NEW YORK (Reuters) - Eight years after the release of her last novel, award-winning author Amy Tan focuses on the search for identity in early 20th century Shanghai in her new book, “The Valley of Amazement.”
The plot chronicles the journey of protagonist Violet Minturn, who after being sold in a courtesan house, struggles to understand why her mother abandoned her.
Tan, who is well known for exploring the complexities of mother-daughter relationships, has sold more than 5 million books.
She spoke to Reuters about the process of writing books, identity and fate.
Q: How did the writing of the book unfold over eight years?
A: It became a different book completely from what I had been writing for the first five years. What is left from that is a setting that became Moon Pond (one of the chapters).
I changed the book because I became obsessed with a photo that I found of my grandmother, and I was doing so much research about that world of courtesans just to understand what might have been the case with her that I realized I should write a book set in that world.
A lot of my attitudes and beliefs have descended from my mother and therefore may have possibly descended from her mother. Who she was then lies partly in me.
Q: Does that explain the multi-generational mother-daughter plot?
A: I am writing about self-identity and how we become who we are. So much of that is by birthright. Some of it is by family, friends and circumstances in different periods of our lives, and some may be accidental. I want to know how these events affect who we are, how they strengthen and weaken us, shape our attitudes towards others and what we view as the meaning of our lives.
I mean ‘we’ as myself. I am very much writing for personal reasons, but I have to create a story that is entertaining for readers as part of that package.
Q: How did you wind up with the book’s structure?
A: I started chronologically. But the bulk of the story is about Violet, with a perspective from her mother and how that influenced her. If I began with her mother Lucia instead, it would seem like the story is about her. I wanted to convey the idea of what Violet believed at that point, not knowing her mother’s background.
Lucia is very selfish and prideful. She does things that are neglectful, which helps explain why she ended up leaving Shanghai without Violet. She has some culpability. But then you see how Violet and Lucia both view their parents as neglectful - the same pattern that Lucia has in herself repeats.
Both characters can be haughty and a little bit unlikeable.
But if I started with Lucia, I think people would dislike her more from the start.
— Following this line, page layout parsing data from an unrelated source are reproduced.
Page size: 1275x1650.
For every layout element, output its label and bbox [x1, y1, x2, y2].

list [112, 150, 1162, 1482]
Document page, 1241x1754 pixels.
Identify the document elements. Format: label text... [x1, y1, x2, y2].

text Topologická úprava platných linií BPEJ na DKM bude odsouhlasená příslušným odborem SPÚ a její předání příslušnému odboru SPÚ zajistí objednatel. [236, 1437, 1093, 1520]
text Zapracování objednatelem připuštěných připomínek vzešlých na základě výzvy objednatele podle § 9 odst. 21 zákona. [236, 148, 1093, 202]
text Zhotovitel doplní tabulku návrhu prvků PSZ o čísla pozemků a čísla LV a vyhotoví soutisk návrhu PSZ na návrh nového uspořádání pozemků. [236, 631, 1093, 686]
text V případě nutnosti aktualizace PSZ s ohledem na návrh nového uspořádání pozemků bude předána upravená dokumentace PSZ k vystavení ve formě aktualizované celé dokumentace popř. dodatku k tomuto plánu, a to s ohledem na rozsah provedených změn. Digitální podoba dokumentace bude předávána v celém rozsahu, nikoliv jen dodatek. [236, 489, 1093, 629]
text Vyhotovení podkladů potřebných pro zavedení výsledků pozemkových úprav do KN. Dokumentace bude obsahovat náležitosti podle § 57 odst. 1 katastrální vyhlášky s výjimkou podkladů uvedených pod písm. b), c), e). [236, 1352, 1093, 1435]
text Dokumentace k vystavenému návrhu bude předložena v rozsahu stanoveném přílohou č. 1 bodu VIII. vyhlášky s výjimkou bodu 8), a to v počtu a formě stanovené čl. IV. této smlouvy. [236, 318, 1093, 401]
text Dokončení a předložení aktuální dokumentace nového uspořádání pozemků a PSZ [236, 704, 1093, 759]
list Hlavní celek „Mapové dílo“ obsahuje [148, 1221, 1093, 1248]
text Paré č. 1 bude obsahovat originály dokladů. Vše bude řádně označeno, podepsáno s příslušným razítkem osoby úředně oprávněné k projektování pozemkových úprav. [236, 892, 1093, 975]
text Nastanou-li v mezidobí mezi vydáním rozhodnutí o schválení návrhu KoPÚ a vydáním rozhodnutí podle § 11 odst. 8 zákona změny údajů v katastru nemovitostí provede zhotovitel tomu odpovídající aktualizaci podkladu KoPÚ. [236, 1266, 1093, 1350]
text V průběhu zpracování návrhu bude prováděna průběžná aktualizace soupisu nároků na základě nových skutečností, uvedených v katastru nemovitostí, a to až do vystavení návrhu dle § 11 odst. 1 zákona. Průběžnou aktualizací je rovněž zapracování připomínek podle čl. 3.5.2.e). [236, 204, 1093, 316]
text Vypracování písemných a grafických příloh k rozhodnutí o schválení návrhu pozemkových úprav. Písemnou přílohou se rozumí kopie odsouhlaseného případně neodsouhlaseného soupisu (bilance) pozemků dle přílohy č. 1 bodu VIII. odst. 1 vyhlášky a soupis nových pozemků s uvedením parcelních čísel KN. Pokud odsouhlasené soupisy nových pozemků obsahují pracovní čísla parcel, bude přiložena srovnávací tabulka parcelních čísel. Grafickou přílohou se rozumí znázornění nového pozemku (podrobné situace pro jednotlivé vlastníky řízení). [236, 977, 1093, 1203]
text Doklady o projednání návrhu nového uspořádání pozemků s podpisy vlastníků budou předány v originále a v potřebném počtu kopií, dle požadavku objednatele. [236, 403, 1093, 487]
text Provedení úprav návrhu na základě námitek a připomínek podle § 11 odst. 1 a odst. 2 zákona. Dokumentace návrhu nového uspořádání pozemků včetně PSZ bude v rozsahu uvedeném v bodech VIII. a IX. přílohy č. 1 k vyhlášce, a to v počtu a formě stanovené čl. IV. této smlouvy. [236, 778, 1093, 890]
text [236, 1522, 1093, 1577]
When you see what her circumstances were at the time and read about her later, it is almost as though you are better able to understand who she became as a result.
Q: The book’s characters sometimes use fate to explain their predicament. What are your views on fate?
A: I don’t believe in the kind of fate whereby something that you cannot change governs you, unless you consider to whom you are born as fate ... If I was born during the turn of the century in China and a woman of a certain class, I would say, ‘What did I do in my past life to deserve this?’
At that time in China, so many people believed fate governed their lives.
This contrasts the Western concept of destiny, and some people confuse the two ... The difference is that fate precludes choice and if you believe in destiny you can do something about what you are trying to reach.
Lucia is trying to impose her notions of American destiny, ingenuity and conquering on Lu Shing (Violet’s father), who was raised on quite different notions of tradition, family obligation, and fate. She foolishly believes that she, just through ingenuity and privilege, can do that. In a way, she throws herself into the world of Chinese fate when she moves to Shanghai.
She does find a way to change some of those notions, but what she has to understand is (that the) rules of that society operate in a fate-based culture.